Early Signs of a Real Estate Rebound
I’m starting to see some early indicators of a turnaround in real estate in the Greater Lowell region. To paraphrase Winston Churchill, it may not be the beginning of the end of the housing slump, but it could very well be the end of the beginning.
Here at the end of November, two things give me cause for guarded optimism. For the second straight month, foreclosure activity is down substantially across the region and the frequency of mortgage refinancing is up, although that’s mostly the case in the Greater Lowell towns and not the city itself, at least not yet.
The particulars: In November 2010, the number of Orders of Notice (the document that commences the foreclosure process) recorded at the Middlesex North Registry of Deeds was down 61% compared to the number from November 2009. The number of Foreclosure Deeds (the post-auction document that transfers title from the homeowner/debtor to the new owner) was down by 50%. The foreclosure numbers were particularly encouraging for Lowell, with Orders of Notice for city properties dropping from 57 in November 2009 to just 17 in this November (a 70% decline). Regarding Foreclosure Deeds for Lowell properties, the 9 recorded in November 2010 was the smallest amount for any month since December 2006.
The other positive indicator is the number of mortgages being recorded. In November 2009 there were 1102 for the entire registry district. This November, that jumped to 1571, an increase of 43%. This rise in new mortgages is almost an exclusively suburban phenomenon since mortgages in Lowell only increased by 2%. For the nine towns in the district (Billerica, Carlisle, Chelmsford, Dracut, Dunstable, Tewksbury, Tyngsborough, Westford and Wilmington), mortgages were up 53% for November.
Admittedly, not everything is rosy. The number of deeds recorded for the district was down 15% compared to last November, corroborating recent media reports that home sales are hurting. And while the number of new foreclosures is way down, there are still many in the pipeline that have to work their way through the system. Each foreclosure is like an anchor that drags down the value of the houses around it. (A big reason the on-going refinance boom has bypassed Lowell thus far is that values in the city have dropped more than those in the suburbs because of all the urban foreclosures we’ve seen).

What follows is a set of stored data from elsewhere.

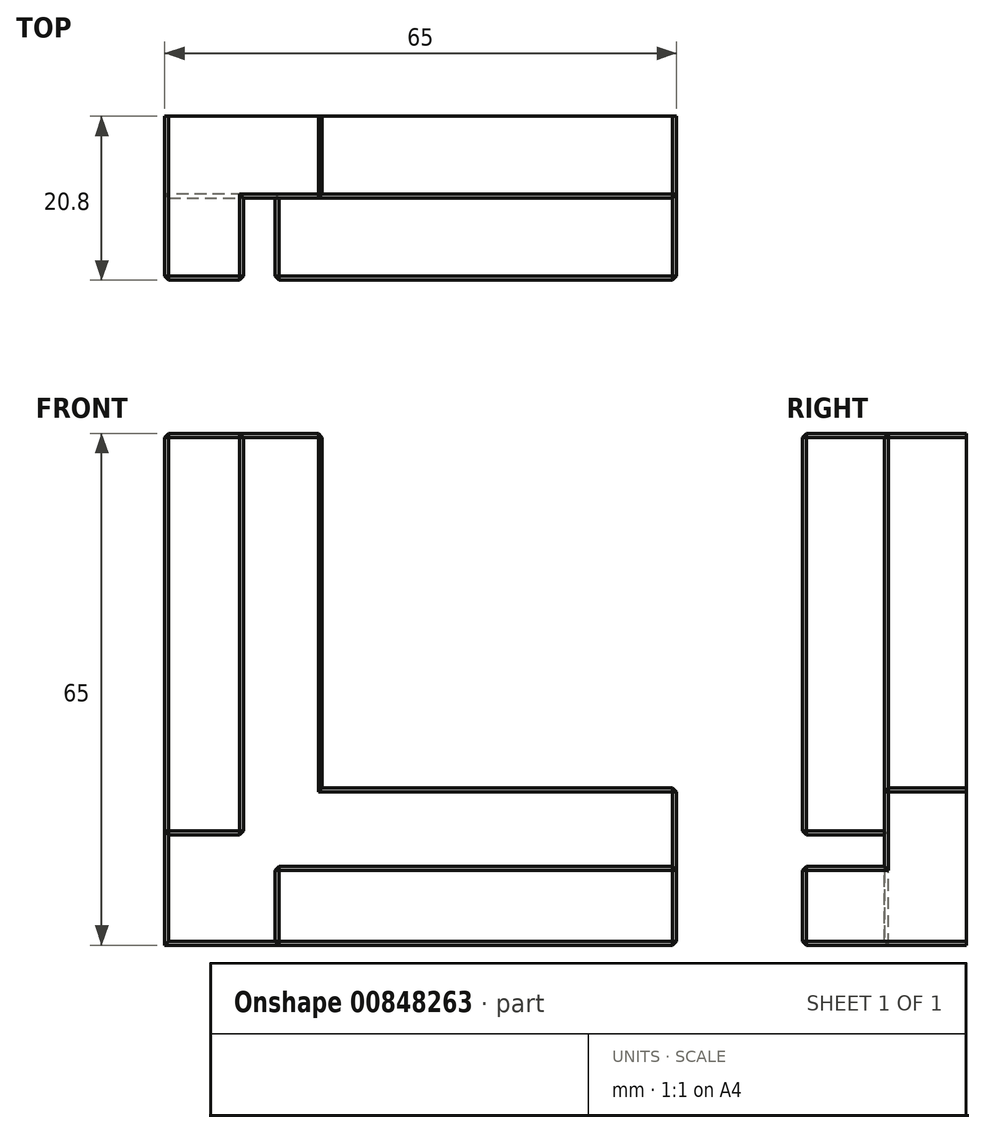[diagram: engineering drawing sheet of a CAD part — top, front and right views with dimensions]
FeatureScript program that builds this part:
annotation { "Feature Type Name" : "Feature", "Feature Type Description" : "" }
export const myFeature = defineFeature(function(context is Context, id is Id, definition is map)
    precondition{}
    {
        {
            var Q0;
            Q0=qCreatedBy(makeId("Front.planeOp"),FACE);
            var sketch = newSketch(context, id + "F0", { "sketchPlane" : qUnion([Q0])});
            skLineSegment(sketch, "E0", {"start": v(0, 0) * mm, "end": v(0, 65) * mm});
            skLineSegment(sketch, "E1", {"start": v(0, 65) * mm, "end": v(20, 65) * mm});
            skLineSegment(sketch, "E2", {"start": v(0, 0) * mm, "end": v(65, 0) * mm});
            skLineSegment(sketch, "E3", {"start": v(65, 0) * mm, "end": v(65, 20) * mm});
            skLineSegment(sketch, "E4", {"start": v(20, 65) * mm, "end": v(20, 20) * mm});
            skLineSegment(sketch, "E5", {"start": v(65, 20) * mm, "end": v(20, 20) * mm});
            skSolve(sketch);
        }
        {
            var Q0;
            Q0=makeQuery(id+"F0.imprint","IMPRINT",FACE,{"disambiguationData":[TD([[makeQuery(id+"F0.imprint","IMPRINT",EDGE,{"derivedFrom":sQuery(id+"F0.wireOp",EDGE,"E0")}),-1.0]])]});
            extrude(context, id + "F1", {"entities" : qUnion([Q0]), "depth" : 10.4 * mm, "offsetDistance" : 25 * mm});
        }
        {
            var Q0;
            Q0=makeQuery(id+"F1.opExtrude","CAP_FACE",FACE,{"disambiguationData":[OSD([sQuery(id+"F0.wireOp",EDGE,"E0"),sQuery(id+"F0.wireOp",EDGE,"E1"),sQuery(id+"F0.wireOp",EDGE,"E2"),sQuery(id+"F0.wireOp",EDGE,"E3"),sQuery(id+"F0.wireOp",EDGE,"E4"),sQuery(id+"F0.wireOp",EDGE,"E5")])],"isStart":false});
            var sketch = newSketch(context, id + "F2", { "sketchPlane" : qUnion([Q0])});
            skLineSegment(sketch, "E6.bottom", {"start": v(0, 65) * mm, "end": v(10, 65) * mm});
            skLineSegment(sketch, "E6.top", {"start": v(0, 14) * mm, "end": v(10, 14) * mm});
            skLineSegment(sketch, "E6.left", {"start": v(0, 65) * mm, "end": v(0, 14) * mm});
            skLineSegment(sketch, "E6.right", {"start": v(10, 65) * mm, "end": v(10, 14) * mm});
            skLineSegment(sketch, "E7.bottom", {"start": v(65, 0) * mm, "end": v(14, 0) * mm});
            skLineSegment(sketch, "E7.top", {"start": v(65, 10) * mm, "end": v(14, 10) * mm});
            skLineSegment(sketch, "E7.left", {"start": v(65, 0) * mm, "end": v(65, 10) * mm});
            skLineSegment(sketch, "E7.right", {"start": v(14, 0) * mm, "end": v(14, 10) * mm});
            skSolve(sketch);
        }
        {
            var Q0;
            Q0=makeQuery(id+"F2.imprint","IMPRINT",FACE,{"disambiguationData":[TD([[makeQuery(id+"F2.imprint","IMPRINT",EDGE,{"derivedFrom":sQuery(id+"F2.wireOp",EDGE,"E6.bottom")}),-1.0]])]});
            var Q1;
            Q1=makeQuery(id+"F2.imprint","IMPRINT",FACE,{"disambiguationData":[TD([[makeQuery(id+"F2.imprint","IMPRINT",EDGE,{"derivedFrom":sQuery(id+"F2.wireOp",EDGE,"E7.bottom")}),1.0]])]});
            extrude(context, id + "F3", {"entities" : qUnion([Q0, Q1]), "operationType" : NewBodyOperationType.ADD, "depth" : 10.4 * mm, "offsetDistance" : 25 * mm});
        }
        {
            var Q0;
            Q0=makeQuery(id+"F1.opExtrude","CAP_EDGE",EDGE,{"disambiguationData":[OSD([sQuery(id+"F0.wireOp",EDGE,"E4")])],"isStart":false});
            var Q1;
            Q1=makeQuery(id+"F1.opExtrude","CAP_EDGE",EDGE,{"disambiguationData":[OSD([sQuery(id+"F0.wireOp",EDGE,"E1")])],"isStart":false});
            var Q2;
            Q2=makeQuery(id+"F3.opExtrude","CAP_EDGE",EDGE,{"disambiguationData":[OSD([sQuery(id+"F2.wireOp",EDGE,"E6.bottom")])],"isStart":false});
            var Q3;
            Q3=makeQuery(id+"F3.opExtrude","CAP_FACE",FACE,{"disambiguationData":[OSD([sQuery(id+"F2.wireOp",EDGE,"E6.bottom"),sQuery(id+"F2.wireOp",EDGE,"E6.top"),sQuery(id+"F2.wireOp",EDGE,"E6.left"),sQuery(id+"F2.wireOp",EDGE,"E6.right")])],"isStart":false});
            var Q4;
            Q4=makeQuery(id+"F3.opExtrude","CAP_FACE",FACE,{"disambiguationData":[OSD([sQuery(id+"F2.wireOp",EDGE,"E7.bottom"),sQuery(id+"F2.wireOp",EDGE,"E7.top"),sQuery(id+"F2.wireOp",EDGE,"E7.left"),sQuery(id+"F2.wireOp",EDGE,"E7.right")])],"isStart":false});
            var Q5;
            Q5=makeQuery(id+"F1.opExtrude","CAP_EDGE",EDGE,{"disambiguationData":[OSD([sQuery(id+"F0.wireOp",EDGE,"E3")])],"isStart":false});
            var Q6;
            Q6=makeQuery(id+"F3.opExtrude","SWEPT_EDGE",EDGE,{"disambiguationData":[OSD([sQuery(id+"F0.wireOp",EDGE,"E3"),sQuery(id+"F2.wireOp",EDGE,"E7.top"),sQuery(id+"F2.wireOp",EDGE,"E7.left")])]});
            var Q7;
            Q7=makeQuery(id+"F3.opExtrude","SWEPT_EDGE",EDGE,{"disambiguationData":[OSD([sQuery(id+"F0.wireOp",EDGE,"E1"),sQuery(id+"F2.wireOp",EDGE,"E6.bottom"),sQuery(id+"F2.wireOp",EDGE,"E6.right")])]});
            var Q8;
            Q8=makeQuery(id+"F1.opExtrude","SWEPT_EDGE",EDGE,{"disambiguationData":[OSD([sQuery(id+"F0.wireOp",EDGE,"E1"),sQuery(id+"F0.wireOp",EDGE,"E4")])]});
            var Q9;
            Q9=makeQuery(id+"F1.opExtrude","SWEPT_EDGE",EDGE,{"disambiguationData":[OSD([sQuery(id+"F0.wireOp",EDGE,"E3"),sQuery(id+"F0.wireOp",EDGE,"E5")])]});
            var Q10;
            Q10=makeQuery(id+"F1.opExtrude","CAP_EDGE",EDGE,{"disambiguationData":[OSD([sQuery(id+"F0.wireOp",EDGE,"E5")])],"isStart":false});
            var Q11;
            Q11=makeQuery(id+"F1.opExtrude","CAP_EDGE",EDGE,{"disambiguationData":[OSD([sQuery(id+"F0.wireOp",EDGE,"E0")])],"isStart":false});
            var Q12;
            Q12=makeQuery(id+"F1.opExtrude","CAP_EDGE",EDGE,{"disambiguationData":[OSD([sQuery(id+"F0.wireOp",EDGE,"E2")])],"isStart":false});
            var Q13;
            Q13=makeQuery(id+"F3.opExtrude","SWEPT_EDGE",EDGE,{"disambiguationData":[OSD([sQuery(id+"F0.wireOp",EDGE,"E2"),sQuery(id+"F2.wireOp",EDGE,"E7.bottom"),sQuery(id+"F2.wireOp",EDGE,"E7.right")])]});
            var Q14;
            Q14=makeQuery(id+"F3.opExtrude","SWEPT_EDGE",EDGE,{"disambiguationData":[OSD([sQuery(id+"F0.wireOp",EDGE,"E0"),sQuery(id+"F2.wireOp",EDGE,"E6.top"),sQuery(id+"F2.wireOp",EDGE,"E6.left")])]});
            var Q15;
            Q15=makeQuery(id+"F3.opExtrude","SWEPT_EDGE",EDGE,{"disambiguationData":[OSD([sQuery(id+"F2.wireOp",EDGE,"E6.top"),sQuery(id+"F2.wireOp",EDGE,"E6.right")])]});
            var Q16;
            Q16=makeQuery(id+"F3.opExtrude","SWEPT_EDGE",EDGE,{"disambiguationData":[OSD([sQuery(id+"F2.wireOp",EDGE,"E7.top"),sQuery(id+"F2.wireOp",EDGE,"E7.right")])]});
            var Q17;
            Q17=makeQuery(id+"F3.boolean.opBoolean","MERGE",EDGE,{"derivedFrom":[makeQuery(id+"F1.opExtrude","SWEPT_EDGE",EDGE,{"disambiguationData":[OSD([sQuery(id+"F0.wireOp",EDGE,"E0"),sQuery(id+"F0.wireOp",EDGE,"E1")])]}),makeQuery(id+"F3.opExtrude","SWEPT_EDGE",EDGE,{"disambiguationData":[OSD([sQuery(id+"F2.wireOp",EDGE,"E6.bottom"),sQuery(id+"F2.wireOp",EDGE,"E6.left")])]})]});
            var Q18;
            Q18=makeQuery(id+"F3.boolean.opBoolean","MERGE",EDGE,{"derivedFrom":[makeQuery(id+"F1.opExtrude","SWEPT_EDGE",EDGE,{"disambiguationData":[OSD([sQuery(id+"F0.wireOp",EDGE,"E2"),sQuery(id+"F0.wireOp",EDGE,"E3")])]}),makeQuery(id+"F3.opExtrude","SWEPT_EDGE",EDGE,{"disambiguationData":[OSD([sQuery(id+"F2.wireOp",EDGE,"E7.bottom"),sQuery(id+"F2.wireOp",EDGE,"E7.left")])]})]});
            chamfer(context, id + "F4", {"entities" : qUnion([Q0, Q1, Q2, Q3, Q4, Q5, Q6, Q7, Q8, Q9, Q10, Q11, Q12, Q13, Q14, Q15, Q16, Q17, Q18]), "width" : 0.5 * mm, "tangentPropagation" : true});
        }
    });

The easing of the rate of foreclosures that we’re seeing (in October, Orders on Notice were down 23% and Foreclosure Deeds down 29%), will slow the decline in values in Lowell allowing the suburban refinancing boomlet to spread into the city. Back in late 2002 and early 2003, it wasn’t home sales that started the upward march of prices (that led to the real estate boom), it was a frenzy of refinancing. The busiest period we’ve ever had at the registry of deeds was from January through September 2003 and that was totally driven by refinancing. That spring and summer’s activity served as a catalyst for the rapid increase in home prices that we experienced in the following years. I hope that what we’re seeing now is (the good parts of) history repeating itself.